● **Information given**:
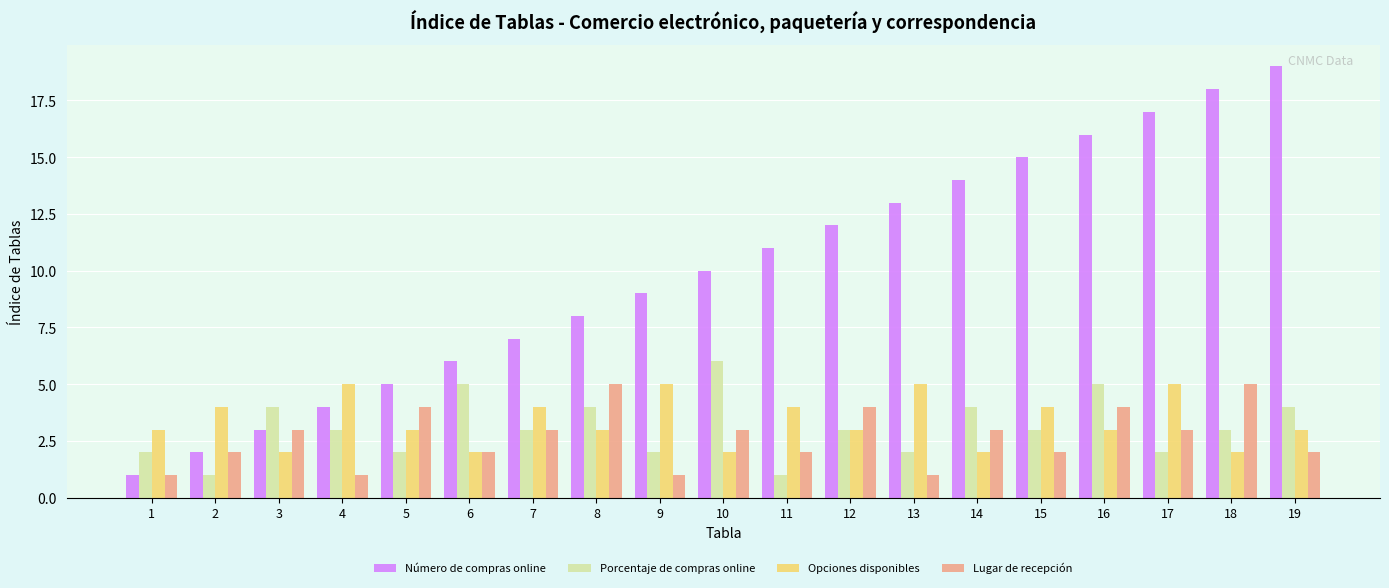

Which series has the largest total across all categories?

Número de compras online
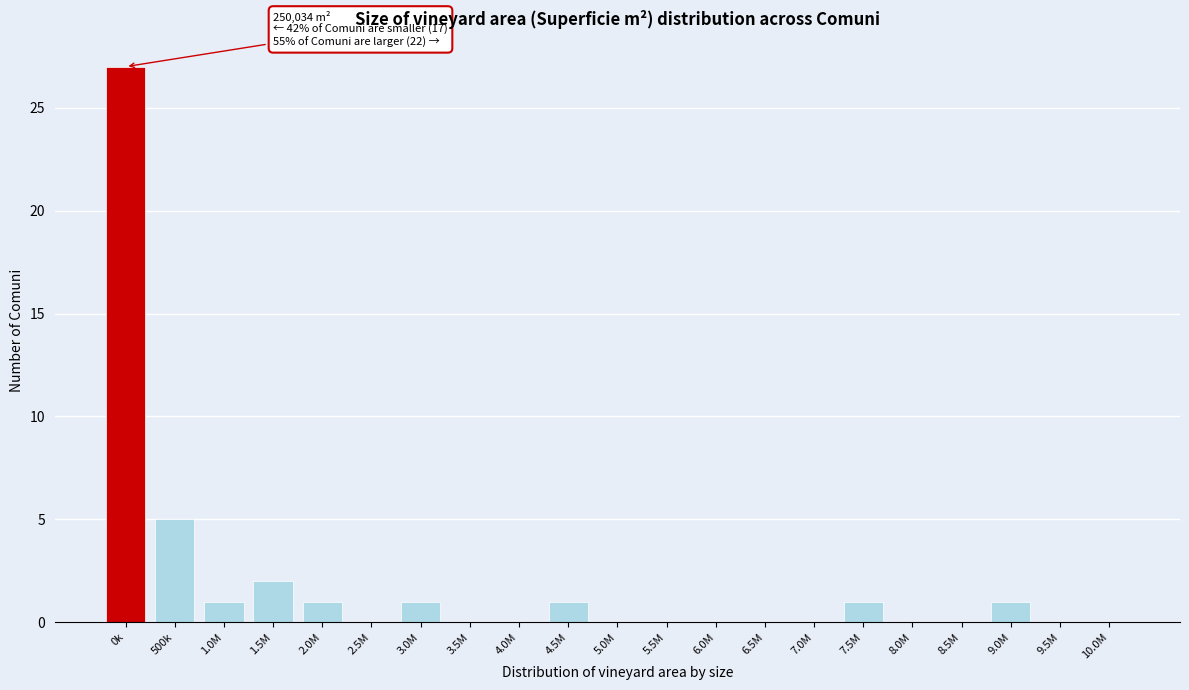

Reading left to right, extract all data points from this chart.

0k=27	500k=5	1.0M=1	1.5M=2	2.0M=1	2.5M=0	3.0M=1	3.5M=0	4.0M=0	4.5M=1	5.0M=0	5.5M=0	6.0M=0	6.5M=0	7.0M=0	7.5M=1	8.0M=0	8.5M=0	9.0M=1	9.5M=0	10.0M=0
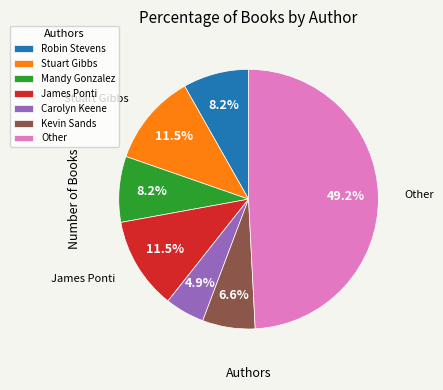

Is there a majority slice in this chart?

No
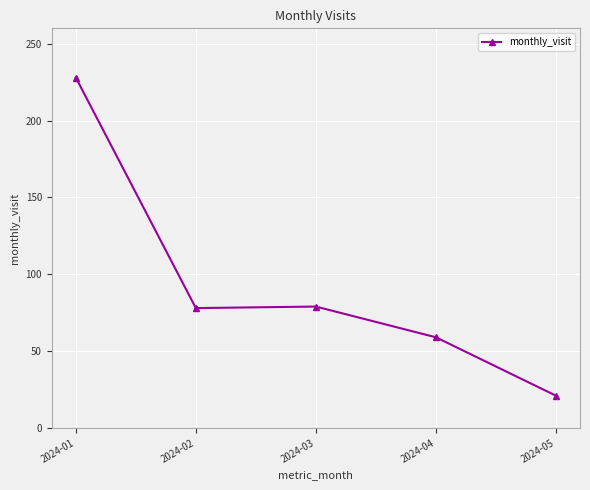

Approximately how many times larger is the value at 2024-02 compared to 2024-03?

1.0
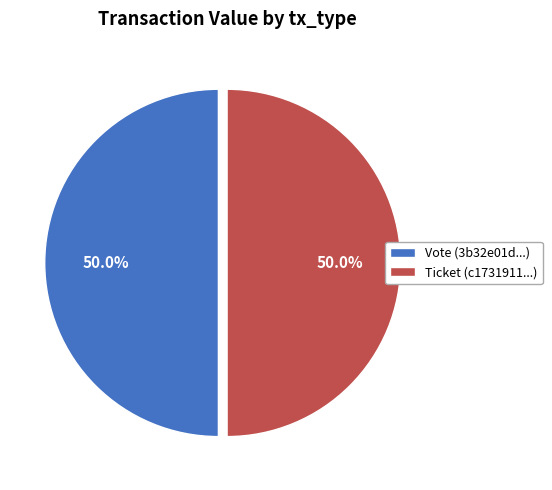

How many slices are in this pie chart?

2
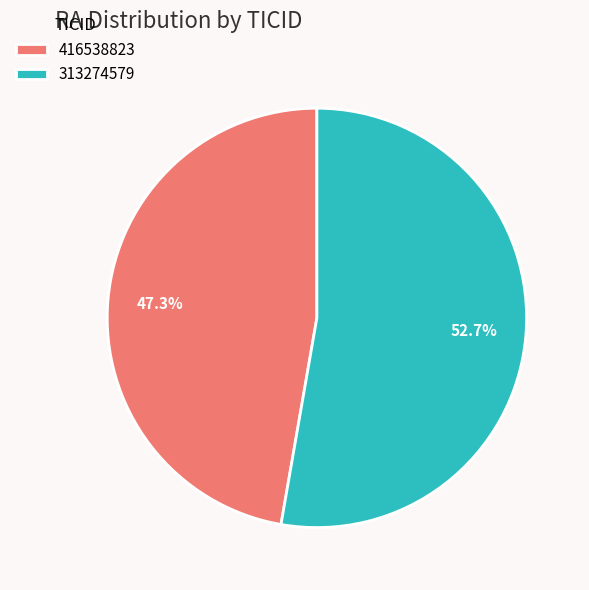

Between 313274579 and 416538823, which is larger?

313274579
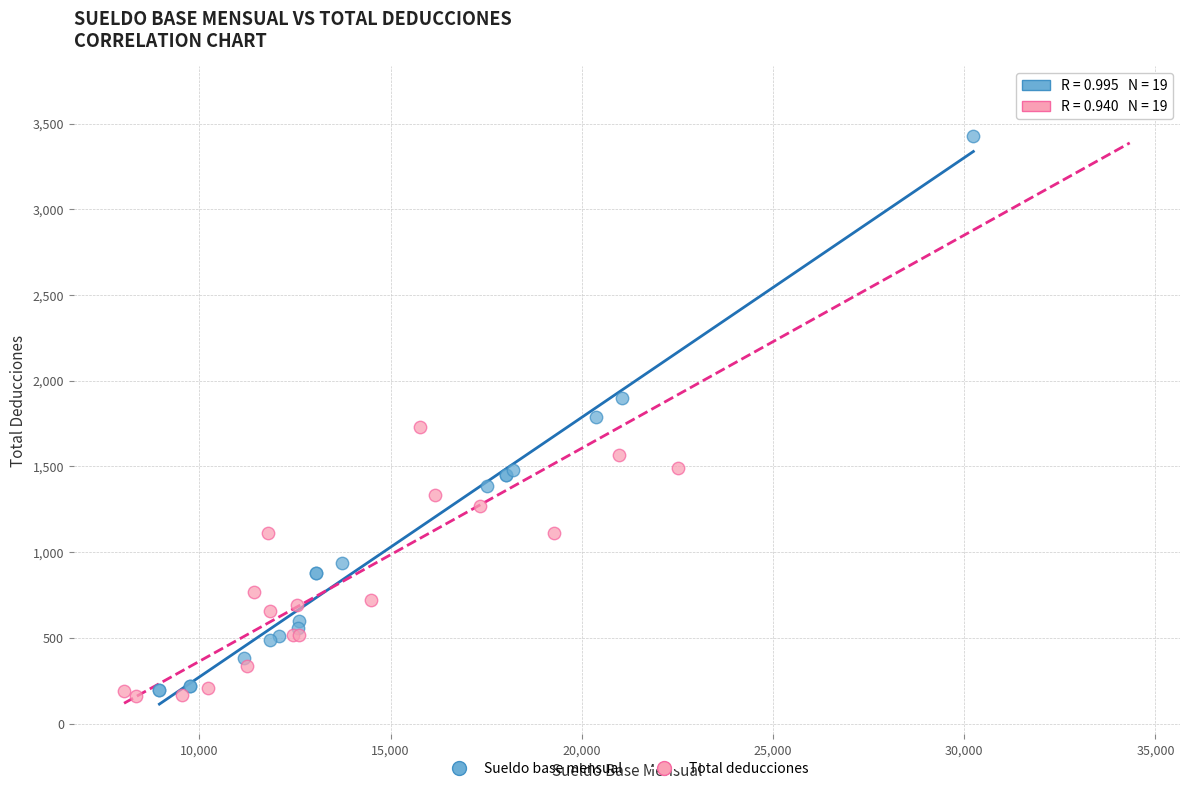

Which series has the largest Y range (max minus min)?

Total deducciones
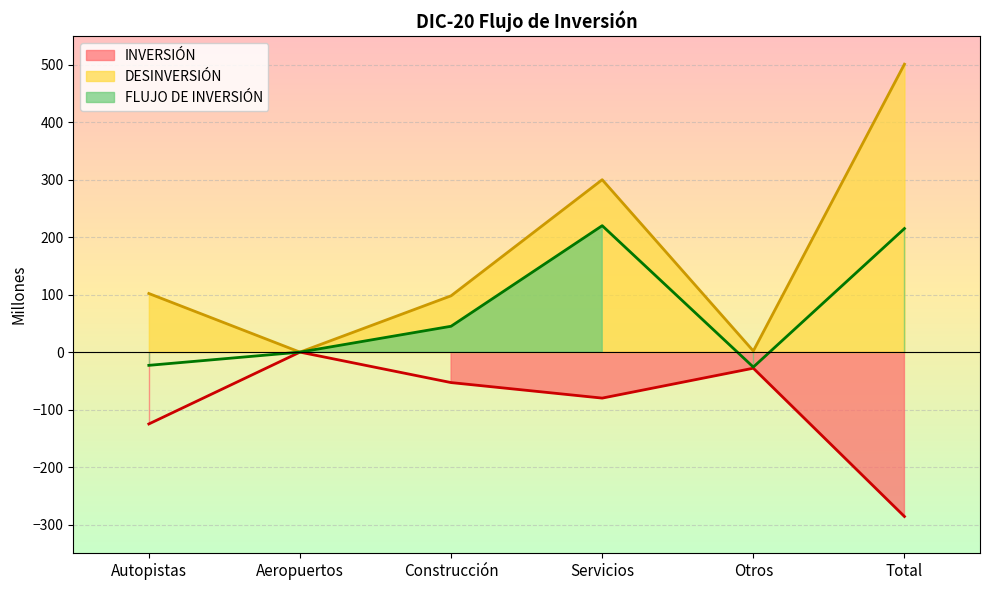

How many data points in DESINVERSIÓN are above 102?

2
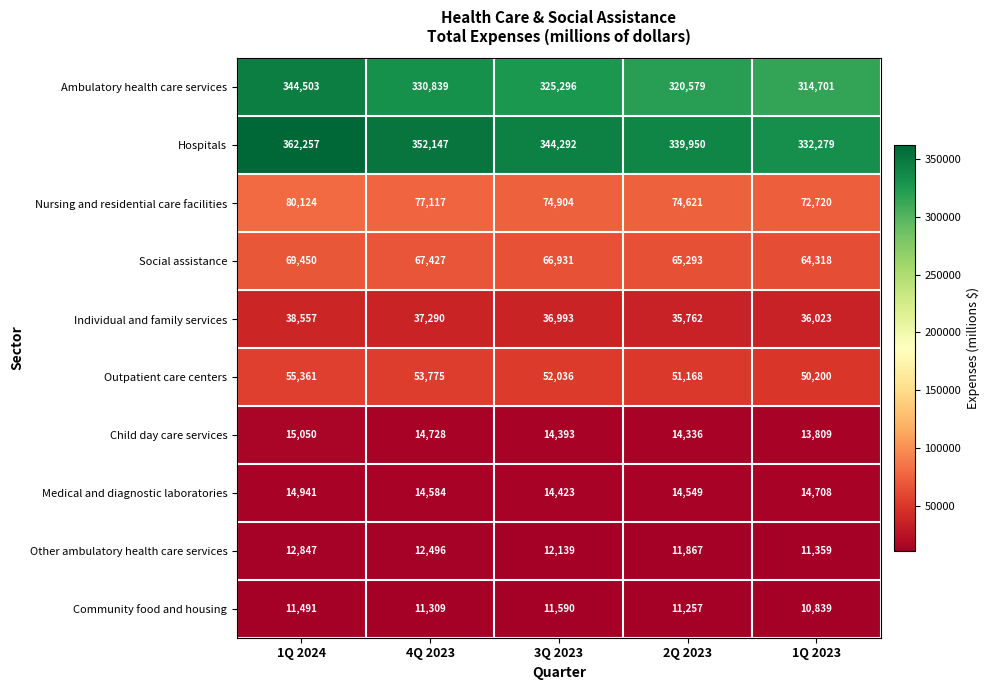

Rank the categories by Ambulatory health care services value from highest to lowest.

1Q 2024, 4Q 2023, 3Q 2023, 2Q 2023, 1Q 2023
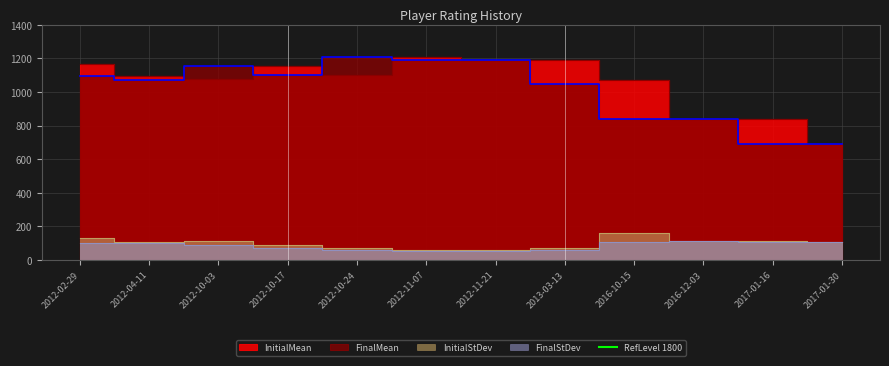

How many distinct data groups are displayed?

4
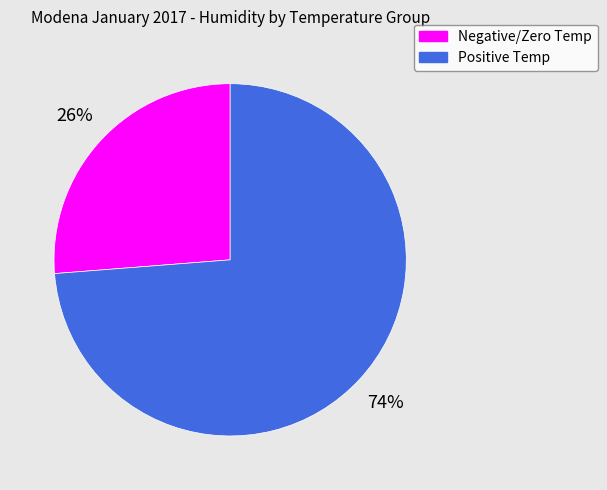

To the nearest percent, what is the difference between the largest and smallest slice percentages?

48%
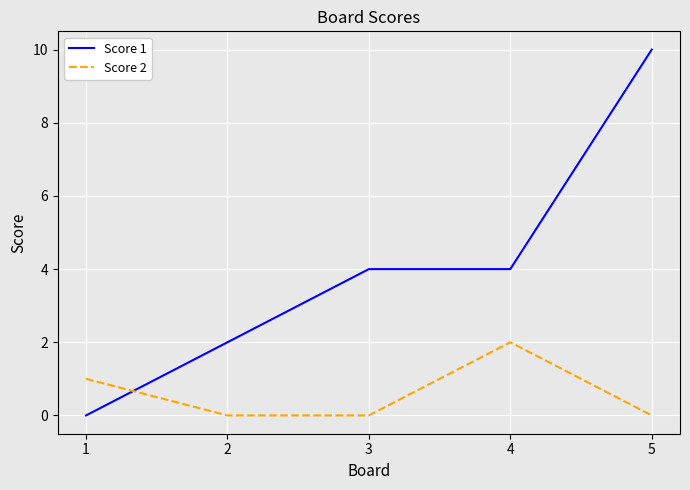

List the series in order of their peak value, highest first.

Score 1, Score 2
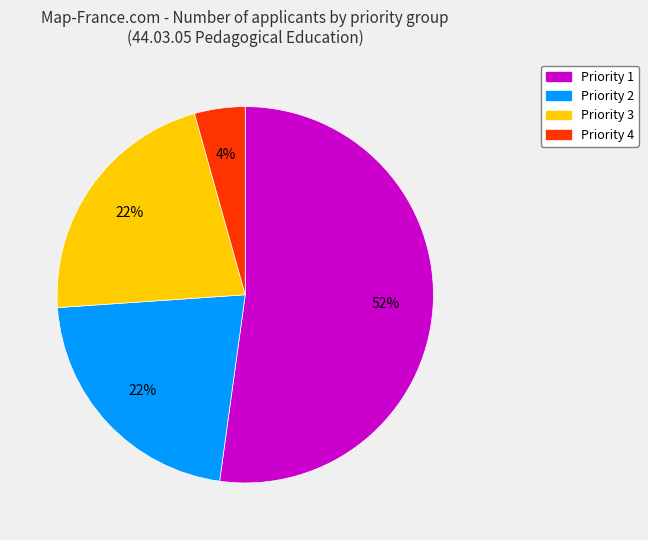

To the nearest percent, what is the average slice percentage?

25%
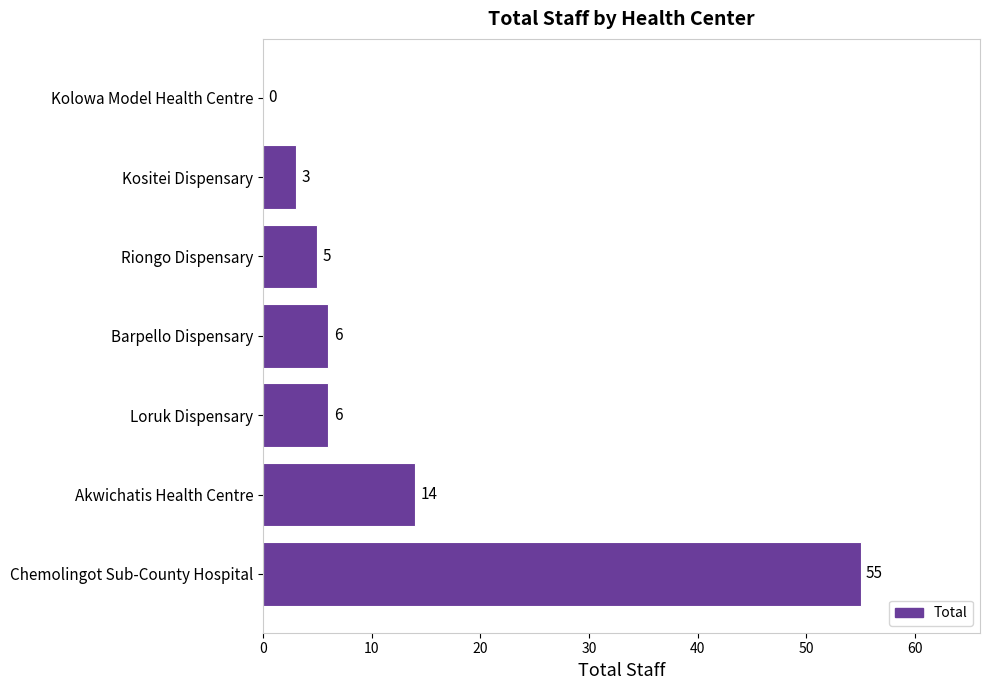

Count the number of categories in the chart.

7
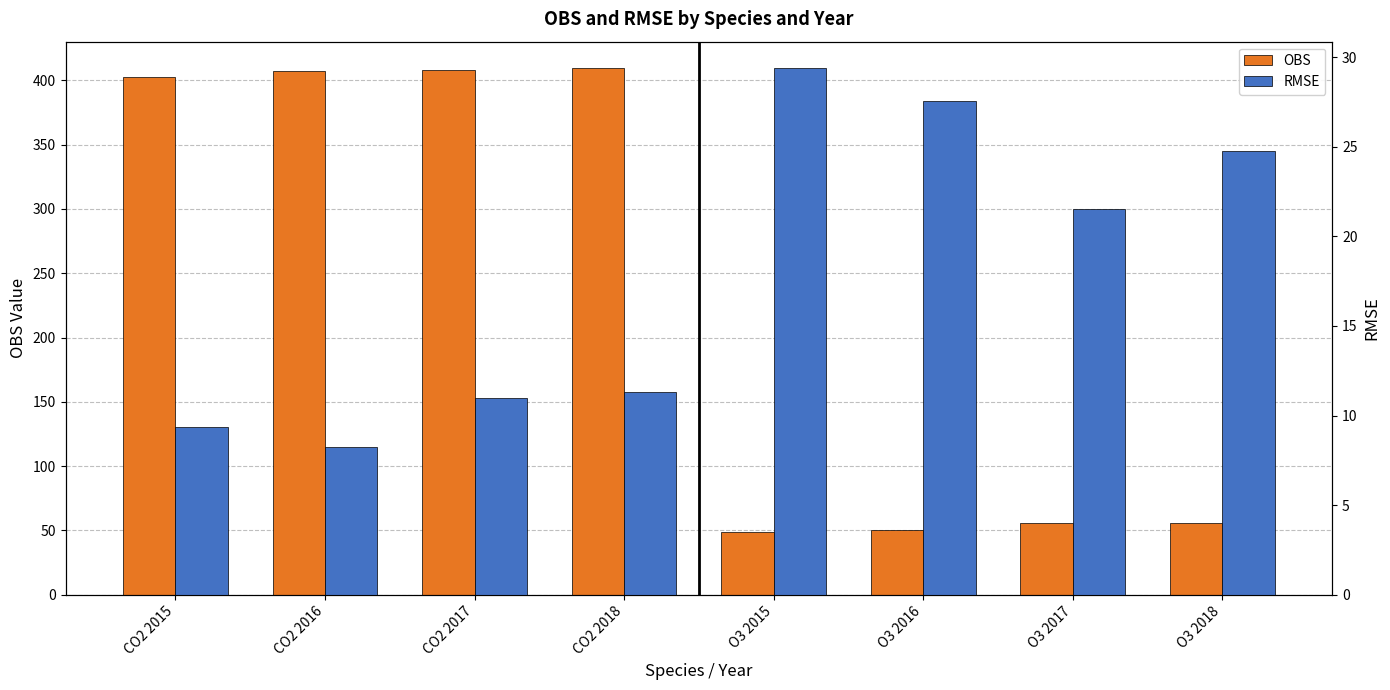

What value does the OBS series have at O3 2017?

55.4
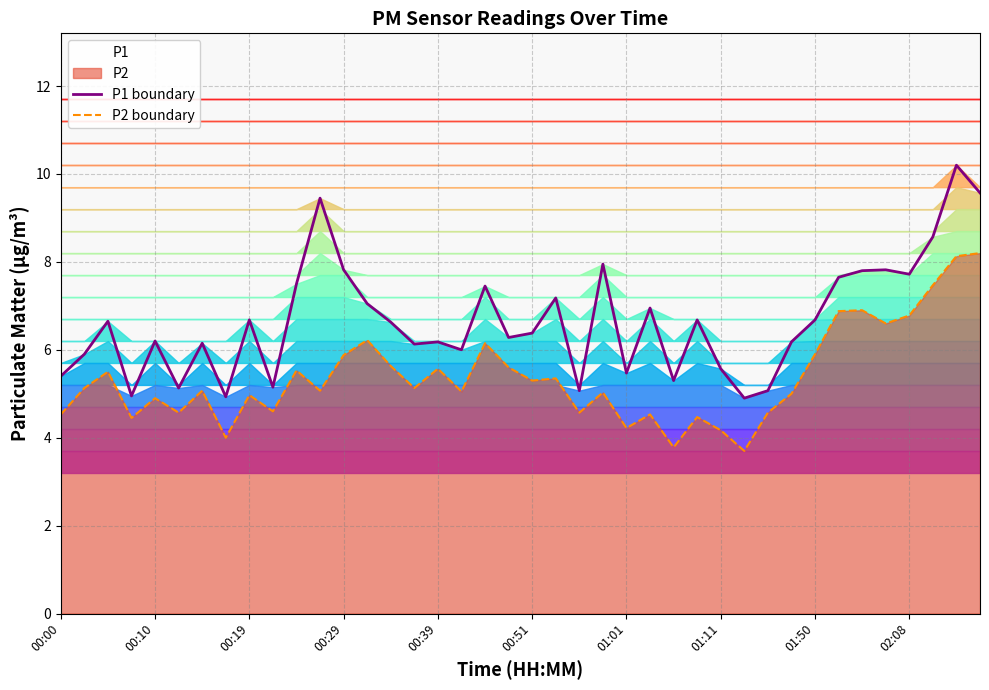

What is the greatest value displayed?

10.2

● **Activity**: Which lines of the listing above contain the word "this"? Copy each of those lines in full, and treat uppercase and lowercase as different.

● **Solution**:
Reading left to right, extract all data points from this chart.
Is there a majority slice in this chart?
How many slices are in this pie chart?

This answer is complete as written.